There is one state constitutional amendment on the ballot in Illinois for November 3, 2020. The constitutional amendment would repeal the requirement that the state’s personal income tax is a flat rate across income. Instead, the amendment would allow for legislation to enact a graduated income tax. Contributions to the campaigns surrounding the amendment have topped $80 million.
Gov. J.B. Pritzker (D) advocated for a graduated income tax structure for Illinois during his 2018 gubernatorial campaign. One of his former staffers, Quentin Fulks, is chairing the campaign Vote Yes for Fairness to support the amendment. Through September 18, the campaign Vote Yes For Fairness, along with allied committees, had received $58.97 million. Gov. Pritzker provided the campaign with $56.5 million, or 96 percent of supporters’ total funds. Other top donors include the AARP ($664,680), Omidyar Network ($500,000), National Education Association ($350,000), and American Federation of Teachers ($250,000).

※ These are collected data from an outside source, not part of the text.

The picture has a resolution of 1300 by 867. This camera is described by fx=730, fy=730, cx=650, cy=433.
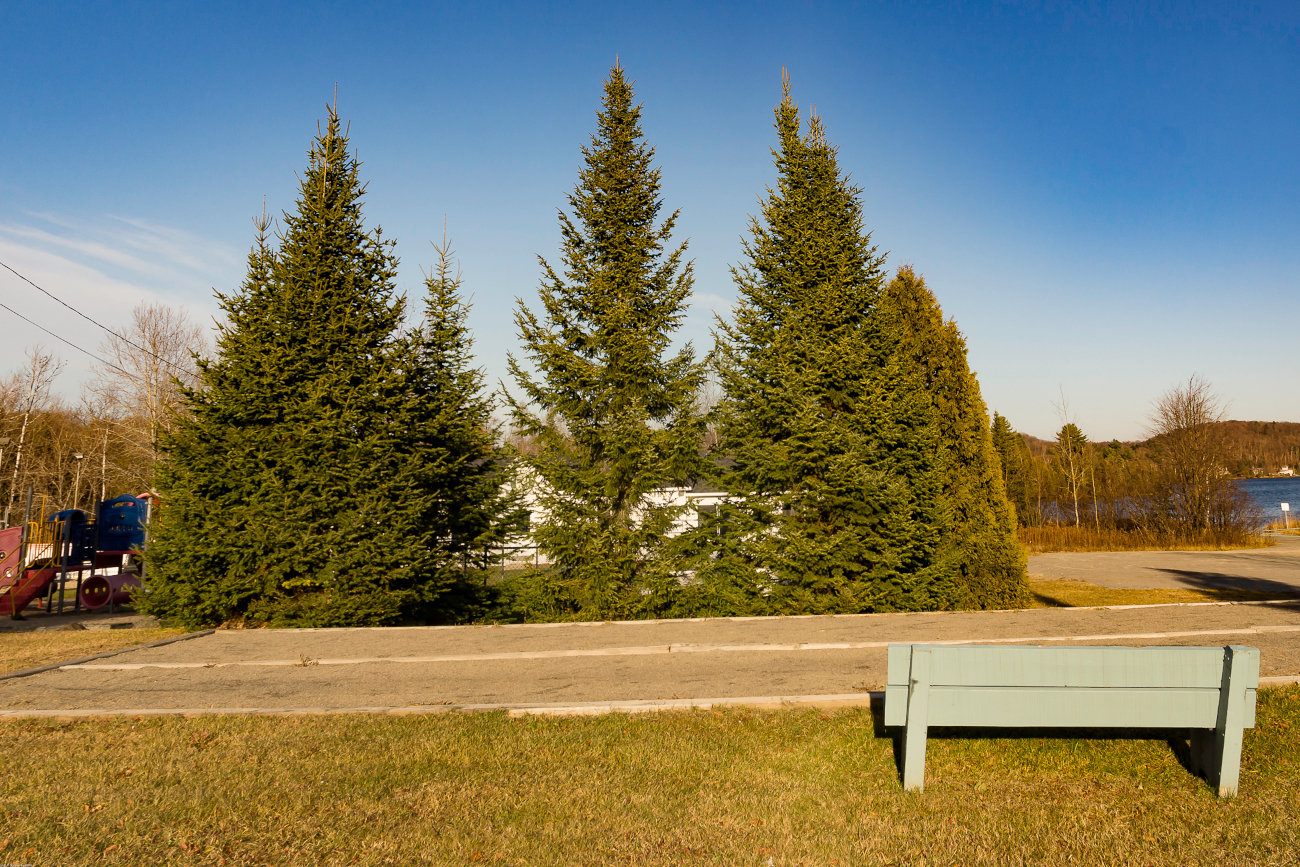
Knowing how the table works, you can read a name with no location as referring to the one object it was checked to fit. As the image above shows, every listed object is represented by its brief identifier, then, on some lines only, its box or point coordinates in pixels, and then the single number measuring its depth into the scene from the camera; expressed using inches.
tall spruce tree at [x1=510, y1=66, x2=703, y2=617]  442.9
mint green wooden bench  163.9
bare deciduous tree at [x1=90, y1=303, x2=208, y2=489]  1328.7
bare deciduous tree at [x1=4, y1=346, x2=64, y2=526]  1710.1
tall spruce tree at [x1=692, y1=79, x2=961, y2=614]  437.1
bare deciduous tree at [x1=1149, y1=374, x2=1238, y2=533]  1139.9
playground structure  607.5
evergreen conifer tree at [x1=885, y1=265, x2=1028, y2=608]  447.5
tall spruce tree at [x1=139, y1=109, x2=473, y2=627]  392.2
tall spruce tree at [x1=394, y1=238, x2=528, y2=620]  446.9
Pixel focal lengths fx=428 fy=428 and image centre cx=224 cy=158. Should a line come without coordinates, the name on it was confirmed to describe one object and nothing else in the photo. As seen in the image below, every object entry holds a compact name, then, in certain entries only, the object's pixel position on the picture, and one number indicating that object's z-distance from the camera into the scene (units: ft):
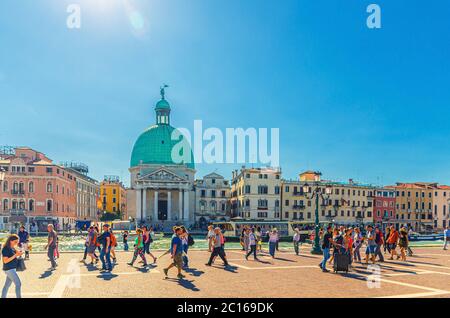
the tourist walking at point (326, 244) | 54.49
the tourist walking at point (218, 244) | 59.47
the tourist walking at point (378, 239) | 66.13
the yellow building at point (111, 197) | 361.71
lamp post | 82.15
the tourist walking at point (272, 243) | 73.56
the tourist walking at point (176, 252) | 48.45
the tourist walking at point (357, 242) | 66.85
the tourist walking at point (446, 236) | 96.19
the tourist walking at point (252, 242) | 70.49
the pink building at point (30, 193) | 215.92
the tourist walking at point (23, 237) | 63.41
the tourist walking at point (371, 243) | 65.77
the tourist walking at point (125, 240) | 88.94
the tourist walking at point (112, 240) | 55.31
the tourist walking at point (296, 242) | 81.10
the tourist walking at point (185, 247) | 59.57
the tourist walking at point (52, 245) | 57.26
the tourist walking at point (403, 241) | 69.92
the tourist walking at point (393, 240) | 70.64
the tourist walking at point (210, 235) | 68.54
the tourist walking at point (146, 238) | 63.00
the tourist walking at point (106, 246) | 53.88
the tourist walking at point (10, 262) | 33.88
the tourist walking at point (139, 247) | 60.13
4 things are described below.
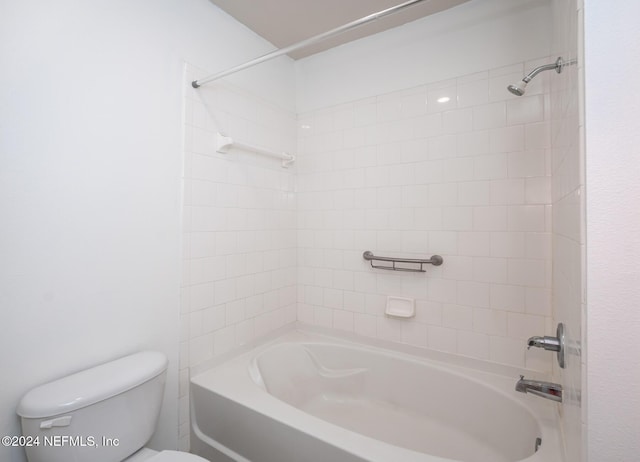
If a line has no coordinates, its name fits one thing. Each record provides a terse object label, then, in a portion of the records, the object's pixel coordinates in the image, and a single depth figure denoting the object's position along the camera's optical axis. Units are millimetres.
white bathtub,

Opponents of the constitutional amendment have organized four PACs, and two of them have received funds through September 18—the Coalition to Stop the Proposed Tax Hike and the Say No to More Taxes. Between the PACs, opponents had received $21.65 million. Kenneth Griffin, CEO of the investment firm Citadel, contributed $20.00 million to the Coalition to Stop the Proposed Tax Hike. The Illinois Opportunity Project, a 501(c)(4) nonprofit organization, donated $550,000. Other top donors—who each gave $100,000—include Richard Uihlein, the Samuel Zell Revocable Trust, and MacNeil Automotive Products.
While the constitutional amendment itself would not adopt a graduated income tax, the Illinois State Legislature passed legislation to go into effect if voters approve the amendment. The legislation would change the state’s income tax from a flat rate to six graduated rates beginning on January 1, 2021. Currently, income is taxed at a flat rate of 4.95% in Illinois. Under the bill, the proposed tax rates would range from 4.75% to 7.99%.
At the election on November 3, the constitutional amendment needs to receive either (a) 60 percent of votes cast on the ballot measure itself or (b) a simple majority of all of those voting in the election. Since 1996, voters have approved 83 percent of the constitutional amendments put on the ballot by the legislature. The last amendment that was rejected would have required a three-fifths approval by the General Assembly, city councils, and school districts to increase the pension benefits of their employees.
The Illinois constitutional amendment is one of three income tax-related ballot measures in 2020. In Arizona, Proposition 208 would enact a 3.50% income tax, in addition to the existing income tax (4.50% in 2020), on income above $250,000 (single filing) or $500,000 (joint filing). Proposition 208 would distribute the revenue from the 3.50% income tax to teacher and classroom support staff salaries, retention programs, and career and technical education programs. In Colorado, Proposition 116 would decrease the state’s flat income tax rate from 4.63% to 4.55%.